• [Check your understanding]:
A: Transcribe the part of the post on Biome starting with "Reza Owliaei —" and going on through "What Is Biome?".
B: According to the post on Biome, which command is read-only and meant for CI pipelines?
C: Take the post on Biome further, picking up after its final line.

Forem: Reza Owliaei

Simplifying Code Quality with a Unified Biome Configuration

Reza Owliaei — Tue, 05 Aug 2025 11:37:56 +0000

Tired of juggling ESLint, Prettier, and import sorters just to keep your code clean? You’re not alone.

Modern development shouldn’t be slowed down by a fragmented toolchain.

This post introduces Biome: a fast, modern alternative to the legacy combo of ESLint + Prettier + plugins. With just one tool, one config, and one command, Biome handles formatting, linting, and organizing imports—without the overhead.

This guide is for developers looking to simplify tooling, increase speed, and write consistent code with fewer tools.

What Is Biome?

Biome is a single, unified CLI tool (written in Rust) that replaces:

ESLint + plugins
Prettier
lint-staged and husky scripts
Sorting tools like eslint-plugin-import

It provides:

Formatting
Linting (both bug-catching and style)
Import sorting
Git-aware checks (--staged, --changed, --since)
Fast performance out of the box

You configure it all in one place: biome.json.

Installing Biome

Install Biome using your preferred package manager:

Using Bun

bun add -D -E @biomejs/biome
bunx @biomejs/biome init

Using npm

npm i -D -E @biomejs/biome
npx @biomejs/biome init

This will create a base biome.json config in your project.

Biome in Action

Here are the main commands you’ll use:

biome check – runs formatting, linting, and import sorting together. Use --write to apply fixes.
biome format – formats only.
biome lint – lints only.
biome ci – read-only, used in CI pipelines.
Use --staged, --changed, or --since=origin/main with any command to scope it to Git changes.

Why I Chose Biome (Configuration Philosophy)

(Records from a data collection)

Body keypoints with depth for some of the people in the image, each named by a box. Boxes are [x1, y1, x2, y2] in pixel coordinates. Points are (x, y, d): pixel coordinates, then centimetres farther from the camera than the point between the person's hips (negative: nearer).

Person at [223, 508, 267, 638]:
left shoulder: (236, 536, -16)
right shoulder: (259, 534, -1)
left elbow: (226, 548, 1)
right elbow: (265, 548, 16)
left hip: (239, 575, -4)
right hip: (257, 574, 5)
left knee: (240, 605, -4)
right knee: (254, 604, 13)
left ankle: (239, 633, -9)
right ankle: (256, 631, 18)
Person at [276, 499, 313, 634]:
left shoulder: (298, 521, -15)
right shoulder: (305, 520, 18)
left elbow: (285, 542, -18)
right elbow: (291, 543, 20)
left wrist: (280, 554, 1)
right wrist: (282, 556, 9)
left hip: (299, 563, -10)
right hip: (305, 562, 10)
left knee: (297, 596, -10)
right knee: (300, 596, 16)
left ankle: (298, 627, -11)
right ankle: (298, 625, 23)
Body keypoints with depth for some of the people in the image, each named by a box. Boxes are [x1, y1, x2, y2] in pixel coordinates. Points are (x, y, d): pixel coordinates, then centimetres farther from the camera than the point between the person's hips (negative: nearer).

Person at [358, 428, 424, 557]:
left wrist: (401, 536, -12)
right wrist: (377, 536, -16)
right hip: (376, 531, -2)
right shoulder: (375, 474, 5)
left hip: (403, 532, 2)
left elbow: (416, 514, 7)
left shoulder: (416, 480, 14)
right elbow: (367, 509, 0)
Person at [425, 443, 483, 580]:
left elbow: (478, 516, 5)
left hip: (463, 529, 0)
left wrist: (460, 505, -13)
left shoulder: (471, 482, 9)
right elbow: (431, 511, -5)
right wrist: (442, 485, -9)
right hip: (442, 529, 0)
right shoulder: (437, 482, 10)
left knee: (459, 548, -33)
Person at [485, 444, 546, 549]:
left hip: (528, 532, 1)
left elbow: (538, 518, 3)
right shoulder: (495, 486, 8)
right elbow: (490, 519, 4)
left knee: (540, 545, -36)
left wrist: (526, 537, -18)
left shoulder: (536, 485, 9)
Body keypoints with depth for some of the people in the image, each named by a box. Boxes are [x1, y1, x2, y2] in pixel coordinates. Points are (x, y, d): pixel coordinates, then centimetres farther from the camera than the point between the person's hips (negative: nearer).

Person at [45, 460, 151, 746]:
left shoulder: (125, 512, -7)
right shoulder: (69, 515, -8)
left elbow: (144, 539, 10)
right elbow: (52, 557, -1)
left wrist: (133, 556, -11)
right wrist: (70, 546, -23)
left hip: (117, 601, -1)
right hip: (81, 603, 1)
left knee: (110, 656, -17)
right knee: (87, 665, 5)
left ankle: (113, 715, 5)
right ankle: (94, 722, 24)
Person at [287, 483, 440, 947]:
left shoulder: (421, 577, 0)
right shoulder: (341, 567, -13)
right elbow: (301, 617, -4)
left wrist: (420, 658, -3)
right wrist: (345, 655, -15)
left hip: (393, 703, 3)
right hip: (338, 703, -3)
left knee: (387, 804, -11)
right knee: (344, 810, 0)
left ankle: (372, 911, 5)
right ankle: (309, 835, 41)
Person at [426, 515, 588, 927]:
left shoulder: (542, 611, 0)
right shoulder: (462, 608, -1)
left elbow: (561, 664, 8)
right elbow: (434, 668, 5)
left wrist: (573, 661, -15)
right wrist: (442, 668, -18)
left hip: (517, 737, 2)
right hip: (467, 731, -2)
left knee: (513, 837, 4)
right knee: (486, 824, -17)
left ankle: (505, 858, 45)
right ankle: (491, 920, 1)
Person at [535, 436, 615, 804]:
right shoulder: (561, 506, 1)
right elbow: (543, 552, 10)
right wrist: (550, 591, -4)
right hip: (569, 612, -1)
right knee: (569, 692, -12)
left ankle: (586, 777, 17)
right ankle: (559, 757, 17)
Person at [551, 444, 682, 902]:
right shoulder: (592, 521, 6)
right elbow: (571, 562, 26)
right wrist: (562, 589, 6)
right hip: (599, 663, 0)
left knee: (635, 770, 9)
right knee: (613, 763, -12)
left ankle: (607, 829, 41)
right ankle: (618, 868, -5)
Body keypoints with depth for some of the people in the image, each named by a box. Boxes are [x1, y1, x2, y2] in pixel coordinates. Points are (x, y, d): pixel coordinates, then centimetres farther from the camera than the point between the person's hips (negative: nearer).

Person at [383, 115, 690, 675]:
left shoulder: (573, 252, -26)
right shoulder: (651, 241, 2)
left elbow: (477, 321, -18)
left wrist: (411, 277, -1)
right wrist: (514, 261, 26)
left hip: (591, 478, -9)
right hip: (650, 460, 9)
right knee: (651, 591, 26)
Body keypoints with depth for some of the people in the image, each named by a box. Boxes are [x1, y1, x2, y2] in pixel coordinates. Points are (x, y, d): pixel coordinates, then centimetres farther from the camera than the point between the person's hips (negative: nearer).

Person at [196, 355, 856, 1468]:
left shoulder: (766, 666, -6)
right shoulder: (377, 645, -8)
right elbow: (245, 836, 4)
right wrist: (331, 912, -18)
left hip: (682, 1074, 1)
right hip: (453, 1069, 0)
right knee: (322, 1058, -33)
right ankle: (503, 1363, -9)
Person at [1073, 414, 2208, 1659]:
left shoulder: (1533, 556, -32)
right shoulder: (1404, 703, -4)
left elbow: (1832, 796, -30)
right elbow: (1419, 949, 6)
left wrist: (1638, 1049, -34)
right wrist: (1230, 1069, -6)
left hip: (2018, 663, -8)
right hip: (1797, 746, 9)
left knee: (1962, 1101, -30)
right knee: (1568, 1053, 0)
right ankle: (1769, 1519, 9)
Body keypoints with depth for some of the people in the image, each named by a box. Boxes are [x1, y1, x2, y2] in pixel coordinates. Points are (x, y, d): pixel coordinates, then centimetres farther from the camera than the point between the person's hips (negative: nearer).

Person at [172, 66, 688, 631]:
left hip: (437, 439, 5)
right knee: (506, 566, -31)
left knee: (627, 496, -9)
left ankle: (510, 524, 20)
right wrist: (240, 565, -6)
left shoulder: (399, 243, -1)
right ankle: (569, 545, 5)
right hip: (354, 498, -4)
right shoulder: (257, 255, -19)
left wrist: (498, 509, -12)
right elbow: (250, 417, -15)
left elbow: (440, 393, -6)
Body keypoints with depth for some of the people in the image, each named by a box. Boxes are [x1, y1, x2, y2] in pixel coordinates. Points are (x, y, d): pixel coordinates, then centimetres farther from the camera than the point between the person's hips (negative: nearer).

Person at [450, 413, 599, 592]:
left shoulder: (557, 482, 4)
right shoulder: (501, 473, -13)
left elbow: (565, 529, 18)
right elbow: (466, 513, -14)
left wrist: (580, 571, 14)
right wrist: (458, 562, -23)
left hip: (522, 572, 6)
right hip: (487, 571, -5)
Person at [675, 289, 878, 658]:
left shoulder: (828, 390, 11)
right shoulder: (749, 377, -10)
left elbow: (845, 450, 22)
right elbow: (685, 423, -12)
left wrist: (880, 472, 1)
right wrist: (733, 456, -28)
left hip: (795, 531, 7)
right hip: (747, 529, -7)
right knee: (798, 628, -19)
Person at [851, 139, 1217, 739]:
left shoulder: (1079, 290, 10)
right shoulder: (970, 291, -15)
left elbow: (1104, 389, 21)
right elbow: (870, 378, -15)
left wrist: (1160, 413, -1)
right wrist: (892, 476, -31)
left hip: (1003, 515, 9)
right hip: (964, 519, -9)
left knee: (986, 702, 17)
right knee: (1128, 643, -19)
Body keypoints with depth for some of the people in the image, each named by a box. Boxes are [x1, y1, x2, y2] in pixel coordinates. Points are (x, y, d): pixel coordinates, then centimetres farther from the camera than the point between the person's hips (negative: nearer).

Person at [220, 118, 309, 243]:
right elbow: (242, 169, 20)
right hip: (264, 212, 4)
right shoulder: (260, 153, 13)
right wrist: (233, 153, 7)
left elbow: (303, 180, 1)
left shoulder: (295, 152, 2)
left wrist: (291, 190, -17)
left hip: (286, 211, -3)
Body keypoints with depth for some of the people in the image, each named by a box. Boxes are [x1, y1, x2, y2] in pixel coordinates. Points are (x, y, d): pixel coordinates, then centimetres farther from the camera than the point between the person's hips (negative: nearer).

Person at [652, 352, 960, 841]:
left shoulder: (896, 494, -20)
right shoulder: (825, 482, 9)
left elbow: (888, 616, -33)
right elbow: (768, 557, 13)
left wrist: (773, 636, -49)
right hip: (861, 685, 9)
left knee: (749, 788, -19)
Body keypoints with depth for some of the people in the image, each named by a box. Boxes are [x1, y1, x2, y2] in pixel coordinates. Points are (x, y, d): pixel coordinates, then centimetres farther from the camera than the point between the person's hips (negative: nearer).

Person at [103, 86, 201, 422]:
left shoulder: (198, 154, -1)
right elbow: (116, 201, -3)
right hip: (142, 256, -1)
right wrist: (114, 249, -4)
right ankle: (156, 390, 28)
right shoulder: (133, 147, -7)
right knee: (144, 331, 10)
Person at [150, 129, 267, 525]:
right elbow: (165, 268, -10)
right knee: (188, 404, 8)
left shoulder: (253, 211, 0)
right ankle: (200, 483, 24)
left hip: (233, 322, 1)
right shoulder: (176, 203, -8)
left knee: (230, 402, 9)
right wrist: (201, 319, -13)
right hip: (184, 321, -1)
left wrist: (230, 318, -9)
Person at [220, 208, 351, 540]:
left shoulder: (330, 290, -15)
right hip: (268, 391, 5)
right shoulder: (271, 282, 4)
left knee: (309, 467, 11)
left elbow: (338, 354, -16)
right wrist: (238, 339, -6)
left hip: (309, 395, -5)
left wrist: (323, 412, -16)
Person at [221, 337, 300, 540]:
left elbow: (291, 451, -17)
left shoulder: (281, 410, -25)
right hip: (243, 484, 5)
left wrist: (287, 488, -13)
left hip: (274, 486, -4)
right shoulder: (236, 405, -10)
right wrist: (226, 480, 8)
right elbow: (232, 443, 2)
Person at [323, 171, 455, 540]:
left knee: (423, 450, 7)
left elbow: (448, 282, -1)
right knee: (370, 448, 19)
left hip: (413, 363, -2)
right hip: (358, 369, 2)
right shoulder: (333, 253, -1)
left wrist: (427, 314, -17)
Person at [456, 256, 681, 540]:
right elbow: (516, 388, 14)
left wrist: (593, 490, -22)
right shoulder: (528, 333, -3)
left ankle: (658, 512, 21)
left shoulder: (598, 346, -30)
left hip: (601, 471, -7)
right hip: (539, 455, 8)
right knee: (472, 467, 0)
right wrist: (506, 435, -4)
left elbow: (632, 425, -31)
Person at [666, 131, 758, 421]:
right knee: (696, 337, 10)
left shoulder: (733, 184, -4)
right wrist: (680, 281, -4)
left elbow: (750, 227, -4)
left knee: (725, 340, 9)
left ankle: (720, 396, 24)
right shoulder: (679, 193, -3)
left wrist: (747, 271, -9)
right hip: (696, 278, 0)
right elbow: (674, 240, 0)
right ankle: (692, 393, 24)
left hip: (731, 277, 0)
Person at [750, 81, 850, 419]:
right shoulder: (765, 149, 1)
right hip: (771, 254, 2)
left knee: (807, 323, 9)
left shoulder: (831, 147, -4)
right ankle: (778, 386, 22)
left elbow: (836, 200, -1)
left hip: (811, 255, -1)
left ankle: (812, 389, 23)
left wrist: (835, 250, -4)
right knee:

• [Answers by item]:
A:
Reza Owliaei — Tue, 05 Aug 2025 11:37:56 +0000

Tired of juggling ESLint, Prettier, and import sorters just to keep your code clean? You’re not alone.

Modern development shouldn’t be slowed down by a fragmented toolchain.

This post introduces Biome: a fast, modern alternative to the legacy combo of ESLint + Prettier + plugins. With just one tool, one config, and one command, Biome handles formatting, linting, and organizing imports—without the overhead.

This guide is for developers looking to simplify tooling, increase speed, and write consistent code with fewer tools.

What Is Biome?

B: biome ci

C:
Biome solves real-world pain points from the old ecosystem:

One tool, zero glue code. No more connecting Prettier to ESLint with plugins and linters to formatters.
Catch real bugs, not nitpicks. Biome includes useful rules like:

noUndeclaredVariables
noDoubleEquals
noAccumulatingSpread

Flexible rule levels. You can mark style rules as warnings and true problems as errors.
Context-aware overrides. Need to allow console.log in tests or default export in Next.js pages? Overrides make that easy.
Modern tooling mindset. Supports monorepos, CI-first workflows, Git-aware scanning, and blazing speed from Rust.

My Biome Config (from real projects)

You can find the complete, production-ready config I use here:

🔗 View the biome.json on GitHub Gist

Highlights include:

Tabs instead of spaces (accessibility-friendly)
100 character line width
Git-aware scanning via vcs config
Overrides for:
- test files (console.log allowed)
- Next.js layouts/pages (default export allowed)
- config files (vite.config.ts, etc.)
Global test functions like describe, it, expect, etc.

Feel free to copy and adapt it.

Suggested `package.json` Scripts

For smooth local dev experience:

{
  "scripts": {
    "check": "biome check .",
    "check:fix": "biome check --write .",
    "lint": "biome lint .",
    "lint:fix": "biome lint --write .",
    "fmt": "biome format .",
    "fmt:fix": "biome format --write .",
    "check:staged": "biome check --staged --write"
  }
}

These commands let you quickly check everything or apply fixes, locally or in CI.

Pre-commit Hook with Husky

To prevent broken code from being committed, run Biome only on staged files:

npx husky-init && npm install
echo 'biome check --staged --write' > .husky/pre-commit
chmod +x .husky/pre-commit

This ensures formatting, import order, and critical lint rules are enforced before every commit.

CI Integration (GitHub Actions)

Use this to run Biome on pull requests and pushes:

name: code-quality
on: [push, pull_request]

jobs:
  biome:
    runs-on: ubuntu-latest
    steps:
      - uses: actions/checkout@v4
      - uses: biomejs/setup-biome@v2
      - run: biome ci --changed

This checks only files changed in the PR, keeping CI fast and focused.

Editor Integration (VS Code)

Install the Biome VS Code Extension, then add the following to .vscode/settings.json:

{
  "editor.defaultFormatter": "biomejs.biome",
  "editor.formatOnSave": true,
  "editor.codeActionsOnSave": {
    "source.organizeImports.biome": "explicit",
    "source.fixAll.biome": "explicit"
  }
}

This enables automatic formatting, import sorting, and rule fixes on save.

Monorepo Support (Nx / Turborepo)

Biome supports nested configuration out of the box.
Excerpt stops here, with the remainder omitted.